PL: Sim, isso sem dúvida. Dá assim um certo descanso e acho que isso foi a nível geral do nosso serviço. Acho que todos nós andávamos com muito medo. Acho que pela vacinação ter começado nos profissionais de saúde, temos de ser o exemplo. Não é por estarmos vacinados que deixamos de ter cuidados.
NM: Teres começado a exercer enfermagem nesta altura fez-te evoluir de uma forma mais rápida na tua profissão?
PL: Eu acho que foi mais rápido porque nós não tivemos tanto tempo de integração, ou seja, nós chegámos e já eramos precisos. Tivemos de chegar e fazer, e aí perdemos muitos medos.
Eu tive dois anos de estágio em que era tudo muito bonito, podia tocar nas pessoas e falar com elas. E agora não. Tu entras no serviço, fazes o que tens a fazer e vens embora. E eu acho que não estava preparada para isso.

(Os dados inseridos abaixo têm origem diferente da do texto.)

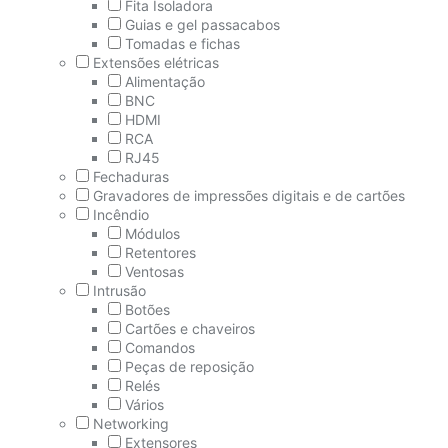
Fita Isoladora
Guias e gel passacabos
Tomadas e fichas
Extensões elétricas
Alimentação
BNC
HDMI
RCA
RJ45
Fechaduras
Gravadores de impressões digitais e de cartões
Incêndio
Módulos
Retentores
Ventosas
Intrusão
Botões
Cartões e chaveiros
Comandos
Peças de reposição
Relés
Vários
Networking
Extensores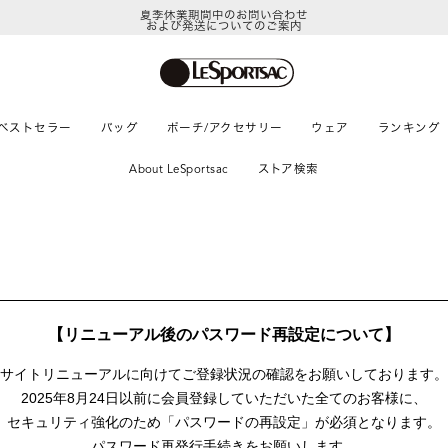
夏季休業期間中のお問い合わせ
および発送についてのご案内
ベストセラー
バッグ
ポーチ/アクセサリー
ウェア
ランキング
About LeSportsac
ストア検索
【リニューアル後のパスワード再設定について】
サイトリニューアルに向けて
ご登録状況の確認をお願いしております。
2025年8月24日以前に
会員登録していただいた全てのお客様に、
セキュリティ強化のため「パスワードの再設定」が
必須となります。
パスワード再発行手続きをお願いします。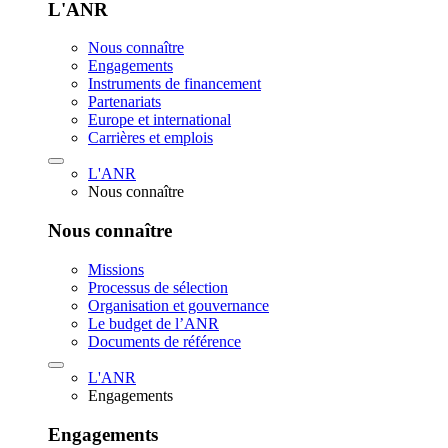
L'ANR
Nous connaître
Engagements
Instruments de financement
Partenariats
Europe et international
Carrières et emplois
L'ANR
Nous connaître
Nous connaître
Missions
Processus de sélection
Organisation et gouvernance
Le budget de l’ANR
Documents de référence
L'ANR
Engagements
Engagements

NM: Para terminar, gostas de ser enfermeira?
PL: Gosto. Sinto que a pandemia veio valorizar muito a nossa profissão mas a verdade é que depois de isto acabar nós vamos voltar a ser desvalorizados. Gostava que isso fosse diferente. Eu gosto muito daquilo que faço, sempre foi aquilo que eu quis fazer e agora que trabalho nisto não me arrependo da minha escolha. Neste momento falta-me muito a parte do contacto pessoal, de estar com as pessoas, de falar com elas, de perceber até a suas vidas. Espero que aos pouquinhos possamos minimizar essa falta de contacto físico com as pessoas. Mas sim, gosto muito daquilo que faço e acho que é uma profissão muito bonita.